**Source passage**
◆ ◆ ◆ ◆ ◆

Render subsystem

From NeoWiki

The rendering subsystem core is the render device. The device is implemented on top of the underlying OS/platform-specific API used and provides a unified interface for managing rendering resources and issuing rendering operations. Most render resources are allocated through a render device and only usable for rendering operations on that specific device.

All rendering operations use vertex and index buffers for describing the geometry. The engine utilizes a flexible vertex format that can use any combination of vertex attributes of any of the types supported. Vertex buffers are created with a vertex declaration describing the attributes used and their layout. Index buffers can be either 16-bit or 32-bit (by default 16-bit for speed and lower memory footprint).

The render subsystem provides the low level functionality to render 3D graphics to the frame buffer (or other render targets). Other higher level subsystems provide abstractions for scene management and 2D GUI overlays. You usually don't have to directly use the low level rendering resources.

For a more detailed description of the methods and classes, see the API documentation. All links to sections in the API documentation are external links in bold style.

Table of contents

Introduction

Pipeline

The rendering pipeline is built up by three layers in the engine.

  • Shaders
  • Programs
  • Techniques

Each layer defines the properties of that level of the pipeline for all pipeline targets. A pipeline target identifies the API, shader dialect and hardware properties. When a pipeline is compiled at runtime, the specific target the backend and hardware utilizes gets selected. Pipeline targets can either be identified by group identifiers such as FIXED (fixed function pipeline), DX9SHADER (DirectX vs/ps shaders generation 1 to 3), GLPROGRAM (OpenGL programmable pipeline up to ARB vertex/fragment programs) and GLSL (OpenGL Shading Language), or by individual shader targets such as FIXED_PS, DX9_VS_1_1 and GL_ARBVP_1. By splitting the pipeline into these layers, resource sharing can be used to minimize the number of shaders, programs and techniques needed to express all the combinations used in a game.

To further generalize the pipeline and make it more flexible, parameters define the input properties that higher level objects can use to modify the pipeline. Examples of parameters are the textures bound to samplers, transformation matrices and other generic floating-point data.

Shaders

Shaders are the building blocks of the rendering pipeline. A shader represents the raw instructions on how a part of the pipeline is executed. For example, a vertex shader describes how the vertices building up the rendering primitives are transformed, and a pixel shader describes how each fragment (pixel) is calculated. Programmable pipeline shaders define the assembly or highlevel code to be executed in the two pipeline stages. The fixed function pipeline is also abstracted into these two parts, where fixed function "shaders" describe the state setup for the transformation and texturing/rasterization stages.

Programs

Programs combine a number of shaders of different type to represent a complete pipeline. In it's most basic form, a program links together a vertex shader and a pixel shader to describe both transformation and rasterization. Some program targets like GLSL can combine multiple shaders of each type, each one building block of that part of the pipeline, and link them together for a complete pipeline.

◆ ◆ ◆ ◆ ◆

Recorded data

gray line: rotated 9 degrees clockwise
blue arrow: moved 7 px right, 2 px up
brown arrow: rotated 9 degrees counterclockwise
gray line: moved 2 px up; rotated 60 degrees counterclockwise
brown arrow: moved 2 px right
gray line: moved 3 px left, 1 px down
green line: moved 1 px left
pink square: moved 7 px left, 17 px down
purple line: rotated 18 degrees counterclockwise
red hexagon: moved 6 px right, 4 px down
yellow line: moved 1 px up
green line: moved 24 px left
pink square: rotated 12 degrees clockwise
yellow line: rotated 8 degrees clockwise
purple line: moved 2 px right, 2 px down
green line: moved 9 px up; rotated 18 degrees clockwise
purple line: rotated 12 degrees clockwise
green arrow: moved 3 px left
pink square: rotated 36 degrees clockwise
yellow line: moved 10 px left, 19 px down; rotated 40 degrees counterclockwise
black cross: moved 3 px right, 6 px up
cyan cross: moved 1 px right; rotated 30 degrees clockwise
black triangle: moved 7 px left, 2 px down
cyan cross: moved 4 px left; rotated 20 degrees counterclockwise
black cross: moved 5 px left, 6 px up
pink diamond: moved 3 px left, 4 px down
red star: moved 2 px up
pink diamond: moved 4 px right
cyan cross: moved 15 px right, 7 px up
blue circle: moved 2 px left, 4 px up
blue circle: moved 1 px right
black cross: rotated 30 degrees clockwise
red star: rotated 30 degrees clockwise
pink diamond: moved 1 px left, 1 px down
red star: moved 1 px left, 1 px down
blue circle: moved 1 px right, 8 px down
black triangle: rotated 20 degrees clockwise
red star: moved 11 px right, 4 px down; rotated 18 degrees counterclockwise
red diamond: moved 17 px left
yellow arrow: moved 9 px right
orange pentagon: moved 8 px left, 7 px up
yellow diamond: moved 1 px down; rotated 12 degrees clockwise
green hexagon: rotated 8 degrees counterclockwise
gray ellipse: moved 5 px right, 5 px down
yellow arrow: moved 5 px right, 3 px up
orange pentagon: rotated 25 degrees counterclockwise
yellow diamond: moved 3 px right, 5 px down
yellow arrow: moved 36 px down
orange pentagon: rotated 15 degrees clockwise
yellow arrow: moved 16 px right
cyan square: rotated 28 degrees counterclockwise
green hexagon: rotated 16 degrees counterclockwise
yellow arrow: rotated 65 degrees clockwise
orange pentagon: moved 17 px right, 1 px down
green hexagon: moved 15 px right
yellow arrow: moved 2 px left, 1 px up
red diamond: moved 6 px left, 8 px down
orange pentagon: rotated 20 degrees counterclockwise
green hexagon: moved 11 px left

◆ ◆ ◆ ◆ ◆

**What the task requires**
Turn the paragraph of the render subsystem text that begins "All rendering operations use" into a short bulleted list that keeps its main facts.

**Solution below**
- All rendering operations describe geometry with vertex and index buffers.
- The engine's flexible vertex format allows any combination of vertex attributes of any supported type.
- A vertex buffer is created with a vertex declaration that describes its attributes and their layout.
- Index buffers are either 16-bit or 32-bit. The default is 16-bit, for speed and a lower memory footprint.